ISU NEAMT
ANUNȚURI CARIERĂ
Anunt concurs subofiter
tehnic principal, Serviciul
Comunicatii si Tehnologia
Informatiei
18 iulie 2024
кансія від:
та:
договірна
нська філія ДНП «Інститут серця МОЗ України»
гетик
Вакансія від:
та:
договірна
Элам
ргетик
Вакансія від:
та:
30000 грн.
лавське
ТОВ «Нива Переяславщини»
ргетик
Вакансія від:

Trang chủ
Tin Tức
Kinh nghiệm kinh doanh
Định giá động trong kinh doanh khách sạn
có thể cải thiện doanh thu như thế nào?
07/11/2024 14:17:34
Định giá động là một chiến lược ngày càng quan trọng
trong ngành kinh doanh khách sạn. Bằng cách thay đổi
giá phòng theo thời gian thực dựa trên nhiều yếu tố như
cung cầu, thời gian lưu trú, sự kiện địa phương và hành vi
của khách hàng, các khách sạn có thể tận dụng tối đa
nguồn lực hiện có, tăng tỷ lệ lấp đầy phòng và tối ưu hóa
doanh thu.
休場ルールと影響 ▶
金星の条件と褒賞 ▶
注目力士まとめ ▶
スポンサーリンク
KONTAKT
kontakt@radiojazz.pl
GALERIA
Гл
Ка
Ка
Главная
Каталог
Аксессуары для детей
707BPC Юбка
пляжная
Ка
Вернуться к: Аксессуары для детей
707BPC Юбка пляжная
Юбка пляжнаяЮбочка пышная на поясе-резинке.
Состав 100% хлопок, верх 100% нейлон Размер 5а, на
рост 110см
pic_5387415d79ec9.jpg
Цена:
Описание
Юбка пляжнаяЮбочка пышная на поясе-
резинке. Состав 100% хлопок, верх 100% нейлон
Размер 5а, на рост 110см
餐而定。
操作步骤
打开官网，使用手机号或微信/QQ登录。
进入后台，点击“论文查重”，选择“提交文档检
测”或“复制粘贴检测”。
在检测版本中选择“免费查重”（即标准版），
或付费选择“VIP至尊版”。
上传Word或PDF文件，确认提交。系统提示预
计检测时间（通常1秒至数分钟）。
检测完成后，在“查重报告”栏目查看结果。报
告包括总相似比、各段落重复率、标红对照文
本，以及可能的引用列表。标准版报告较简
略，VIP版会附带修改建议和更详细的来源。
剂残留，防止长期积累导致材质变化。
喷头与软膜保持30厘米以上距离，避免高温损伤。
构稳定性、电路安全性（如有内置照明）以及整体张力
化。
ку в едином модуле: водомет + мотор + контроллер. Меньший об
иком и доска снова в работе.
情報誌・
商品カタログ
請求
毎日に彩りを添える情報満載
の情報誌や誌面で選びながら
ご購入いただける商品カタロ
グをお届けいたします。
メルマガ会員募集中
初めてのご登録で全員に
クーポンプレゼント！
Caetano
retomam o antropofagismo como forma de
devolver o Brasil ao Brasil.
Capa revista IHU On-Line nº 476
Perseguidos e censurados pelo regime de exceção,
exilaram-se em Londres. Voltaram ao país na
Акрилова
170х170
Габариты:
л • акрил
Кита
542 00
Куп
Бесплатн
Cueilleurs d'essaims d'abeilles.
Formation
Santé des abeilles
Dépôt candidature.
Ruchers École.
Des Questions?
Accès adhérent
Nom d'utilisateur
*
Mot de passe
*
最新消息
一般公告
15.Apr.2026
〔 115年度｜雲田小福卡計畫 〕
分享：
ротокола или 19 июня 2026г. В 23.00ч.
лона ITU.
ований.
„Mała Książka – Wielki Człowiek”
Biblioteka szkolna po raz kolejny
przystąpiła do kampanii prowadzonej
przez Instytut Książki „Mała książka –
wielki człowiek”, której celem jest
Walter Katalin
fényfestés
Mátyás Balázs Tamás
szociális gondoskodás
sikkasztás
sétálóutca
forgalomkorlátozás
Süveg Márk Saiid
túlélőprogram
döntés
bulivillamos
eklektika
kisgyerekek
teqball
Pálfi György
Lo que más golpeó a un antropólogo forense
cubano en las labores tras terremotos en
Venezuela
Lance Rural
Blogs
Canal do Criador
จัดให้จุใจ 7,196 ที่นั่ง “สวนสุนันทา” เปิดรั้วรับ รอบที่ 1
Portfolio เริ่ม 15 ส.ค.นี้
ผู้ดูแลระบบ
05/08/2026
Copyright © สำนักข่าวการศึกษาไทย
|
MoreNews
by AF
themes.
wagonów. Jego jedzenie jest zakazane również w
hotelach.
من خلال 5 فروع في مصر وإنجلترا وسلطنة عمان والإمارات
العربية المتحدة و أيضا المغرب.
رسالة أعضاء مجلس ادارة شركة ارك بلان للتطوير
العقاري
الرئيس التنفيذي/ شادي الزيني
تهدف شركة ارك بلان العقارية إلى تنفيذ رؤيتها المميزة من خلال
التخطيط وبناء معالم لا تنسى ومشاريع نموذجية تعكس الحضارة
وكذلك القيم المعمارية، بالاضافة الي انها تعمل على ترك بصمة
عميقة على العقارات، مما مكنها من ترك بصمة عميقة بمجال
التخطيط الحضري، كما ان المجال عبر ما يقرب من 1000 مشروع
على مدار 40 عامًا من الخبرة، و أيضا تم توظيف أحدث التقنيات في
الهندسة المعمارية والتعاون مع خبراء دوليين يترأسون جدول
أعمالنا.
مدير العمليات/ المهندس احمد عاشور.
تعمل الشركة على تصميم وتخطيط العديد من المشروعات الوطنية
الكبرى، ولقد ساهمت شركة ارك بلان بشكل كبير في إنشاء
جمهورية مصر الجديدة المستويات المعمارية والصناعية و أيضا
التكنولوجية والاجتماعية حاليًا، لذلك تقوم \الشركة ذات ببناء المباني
-- -- --
To-do item ▸
Return the lines of the material unchanged, from its first line up to and including the line with "Kinh nghiệm kinh doanh".

Solution to the exercise ▸
ISU NEAMT
ANUNȚURI CARIERĂ
Anunt concurs subofiter
tehnic principal, Serviciul
Comunicatii si Tehnologia
Informatiei
18 iulie 2024
кансія від:
та:
договірна
нська філія ДНП «Інститут серця МОЗ України»
гетик
Вакансія від:
та:
договірна
Элам
ргетик
Вакансія від:
та:
30000 грн.
лавське
ТОВ «Нива Переяславщини»
ргетик
Вакансія від:

Trang chủ
Tin Tức
Kinh nghiệm kinh doanh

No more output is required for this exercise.